How You Can Adapt to the Times

As global health events impact how agents use technology, flexibility is key for your business to flourish. The following steps can help you build your resilience and innovate for the future.

  1. Do your research. This tip isn’t new, but your approach should be. As a trusted advisor, you’re the best resource for answers clients can’t get from Google. Know what information is easiest for clients to find online, but make sure to have ideas on hand for questions you’re better suited to answer. Research also will be important in deciding how you’ll share that information and provide more value for your clients. When it comes to technology and the many innovative ways you can streamline processes, remember that not every new app or program will improve your service. Technology is less about the shiny new app and more about making what you already have more effective. For example, my company created an augmented reality tool to address an existing pain point: Clients couldn’t visualize empty or outdated spaces. Now they can adjust a space—or see a design concept—without needing to touch any of the room’s existing furnishings. Don’t invest in new solutions without taking stock. Talk to your clients about what they need, and study the tools that will resonate with your market. This vetted approach is particularly important for smaller brokerages that lack financial resources.
  2. Adapt your visuals. One of the biggest changes across the real estate industry in recent months has been the rise in virtual home tours and open house events hosted online. Virtual content production has been, in many cases, the only way to showcase homes, and the increased focus on visuals—from video and virtual reality to livestream open houses—is working.
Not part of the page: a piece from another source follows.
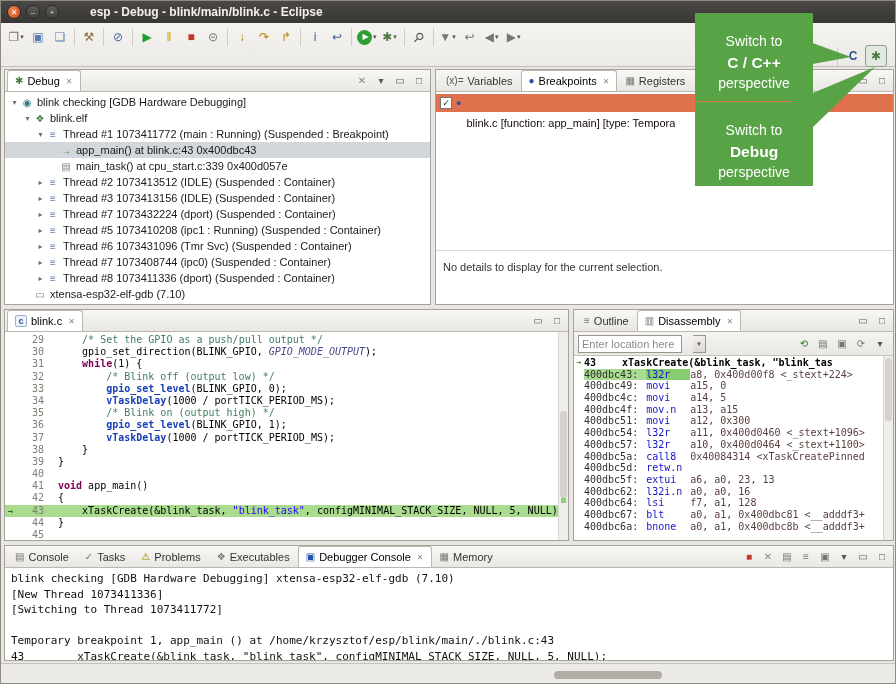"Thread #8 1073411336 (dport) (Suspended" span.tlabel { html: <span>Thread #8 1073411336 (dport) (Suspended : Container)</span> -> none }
Case in point: While my company began featuring virtual reality technology on its website in early 2016, consumers today are searching on Google for virtual reality tours like never before. We are seeing similar surges with video content, as evidenced by a 101% increase in video viewership on our website and a 137% increase in viewership on our YouTube channel. While much of the rise of visual consumption can be attributed to social distancing restrictions, it’s also an indicator of what’s ahead: Buyers are searching in new ways, and real estate firms should be ready to respond with compelling video content.
  3. Build your sphere of influence. Offering authentic human connections is a critical way to stand out, so the importance of a healthy sphere of influence can’t be overstated in today’s real estate landscape. Build a solid network, and get involved with the community you serve. While events may be on hold, offer to host webinars or support other online initiatives, and get on the phone to connect with other businesses that can help extend your reach. If a new business moves into your city, for example, reach out and offer to help with rehousing employees. This will solidify your value as a helpful resource—the kind that simply can’t be found online.
  4. Understand the emotional side of the business. The residential property market is nothing like its commercial counterpart. Businesses make calculated investments based on numbers, but when you buy and sell homes, it’s about much more than numbers. An older couple might have raised their family in the home they’re selling, and a younger couple might be looking for just the right home to do the same. Whatever the situation, there are emotions involved, and empathizing with your clients is the best way to make sure you keep pace with them and build trust instead of rushing transactions. When clients reach out to ask for your thoughts, you’ll be able to provide guidance in line with their current circumstances. That kind of service solidifies relationships and engenders repeat business.

Creativity, empathy, and flexibility will allow today’s agents to navigate a changing real estate landscape. By anticipating how recent events and trends will shape the future, you can remain a trusted and valuable resource for your clients.